Metadata-Version: 2.4
Name: PHIdelity
Version: 0.2.2
Summary: The tool extracts PHI into a structured CSV file and saves the anonymized note as a text file, making it ideal for healthcare professionals, researchers, and developers handling sensitive medical data.
Author-email: Udbhav Ram <udbhavram41@gmail.com>
License-Expression: MIT
Project-URL: Homepage, https://github.com/udiram/PHIdelity
Project-URL: Issues, https://github.com/udiram/PHIdelity/issues
Classifier: Programming Language :: Python :: 3
Classifier: Operating System :: OS Independent
Requires-Python: >=3.9
Description-Content-Type: text/markdown
License-File: LICENSE
Dynamic: license-file

# PHIdelity

[![License: MIT](https://img.shields.io/badge/License-MIT-yellow.svg)](https://opensource.org/licenses/MIT)  
[![PyPI version](https://badge.fury.io/py/phidelity.svg)](https://pypi.org/project/phidelity/)

## Overview

**PHIdelity** is a Python package designed to intelligently anonymize Protected Health Information (PHI) in clinical notes while preserving their contextual meaning. Unlike traditional redaction tools that simply obscure data, PHIdelity leverages a local Large Language Model (LLM) via [Ollama](https://ollama.ai/) to detect PHI (e.g., names, dates, medical record numbers) and replace it with meaningful, generalized placeholders (e.g., `[Patient Name]`, `[Date of Visit]`). This approach ensures that anonymized notes remain valuable for research, analysis, or sharing, all while adhering to privacy standards like HIPAA.

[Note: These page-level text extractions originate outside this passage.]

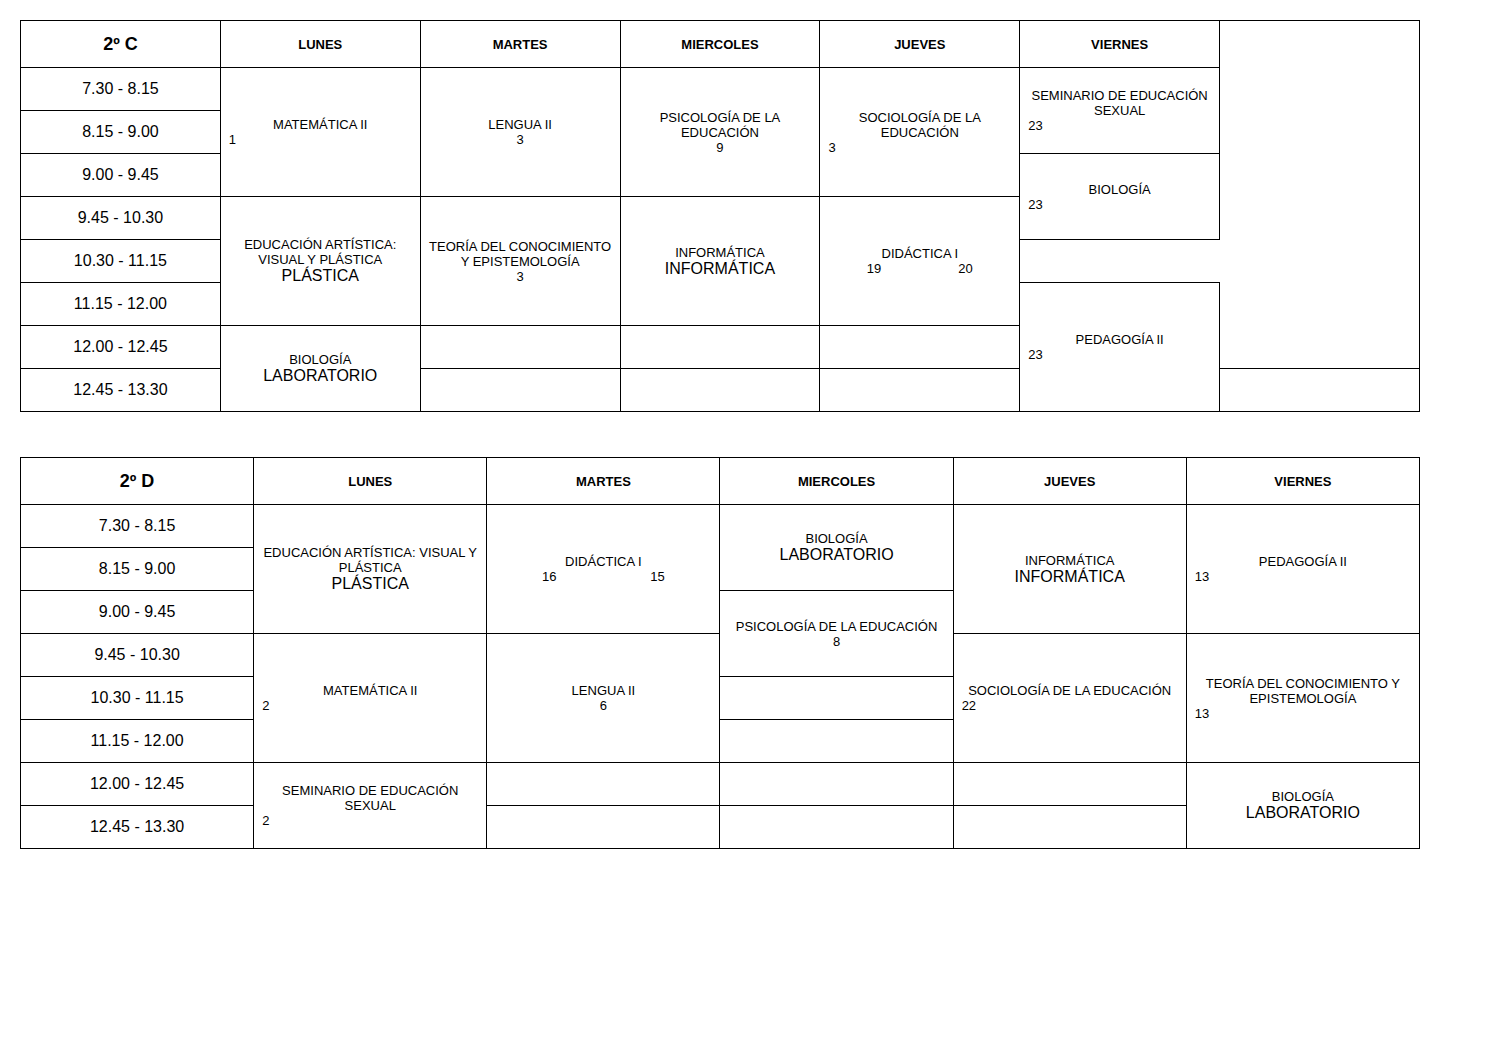| 2º C | LUNES | MARTES | MIERCOLES | JUEVES | VIERNES |
| --- | --- | --- | --- | --- | --- |
| 7.30 - 8.15 | MATEMÁTICA II 1 | LENGUA II 3 | PSICOLOGÍA DE LA EDUCACIÓN 9 | SOCIOLOGÍA DE LA EDUCACIÓN 3 | SEMINARIO DE EDUCACIÓN SEXUAL 23 |
| 8.15 - 9.00 |
| 9.00 - 9.45 | BIOLOGÍA 23 |
| 9.45 - 10.30 | EDUCACIÓN ARTÍSTICA: VISUAL Y PLÁSTICA PLÁSTICA | TEORÍA DEL CONOCIMIENTO Y EPISTEMOLOGÍA 3 | INFORMÁTICA INFORMÁTICA | DIDÁCTICA I 19 20 |
| 10.30 - 11.15 |
| 11.15 - 12.00 | PEDAGOGÍA II 23 |
| 12.00 - 12.45 | BIOLOGÍA LABORATORIO | | | |
| 12.45 - 13.30 | | | | |
| 2º D | LUNES | MARTES | MIERCOLES | JUEVES | VIERNES |
| --- | --- | --- | --- | --- | --- |
| 7.30 - 8.15 | EDUCACIÓN ARTÍSTICA: VISUAL Y PLÁSTICA PLÁSTICA | DIDÁCTICA I 16 15 | BIOLOGÍA LABORATORIO | INFORMÁTICA INFORMÁTICA | PEDAGOGÍA II 13 |
| 8.15 - 9.00 |
| 9.00 - 9.45 | PSICOLOGÍA DE LA EDUCACIÓN 8 |
| 9.45 - 10.30 | MATEMÁTICA II 2 | LENGUA II 6 | SOCIOLOGÍA DE LA EDUCACIÓN 22 | TEORÍA DEL CONOCIMIENTO Y EPISTEMOLOGÍA 13 |
| 10.30 - 11.15 |
| 11.15 - 12.00 | |
| 12.00 - 12.45 | SEMINARIO DE EDUCACIÓN SEXUAL 2 | | | | BIOLOGÍA LABORATORIO |
| 12.45 - 13.30 | | | |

PHIdelity offers a flexible command-line interface (CLI) and importable Python functions, extracting PHI into structured CSV files and saving anonymized notes as text files. It’s an ideal tool for healthcare professionals, researchers, and developers working with sensitive medical data.

## Key Features

- **Contextualized Anonymization**: Replaces PHI with descriptive placeholders (e.g., "John Doe" → `[Patient Name]`), maintaining the note’s usability.
- **Advanced PHI Detection**: Uses a local LLM (default: `qwen3:4B`) to identify diverse PHI types, including names, dates, and medical record numbers.
- **Structured Output**: Exports PHI details to a CSV file with unique IDs, types, values, and descriptions for tracking and auditing.
- **Anonymized Note Export**: Saves the anonymized note as a text file, ready for secure use.
- **Local and Configurable**: Operates on a local Ollama server for data privacy, with customizable LLM models and output paths.
- **Open Source**: Released under the MIT License, encouraging community contributions.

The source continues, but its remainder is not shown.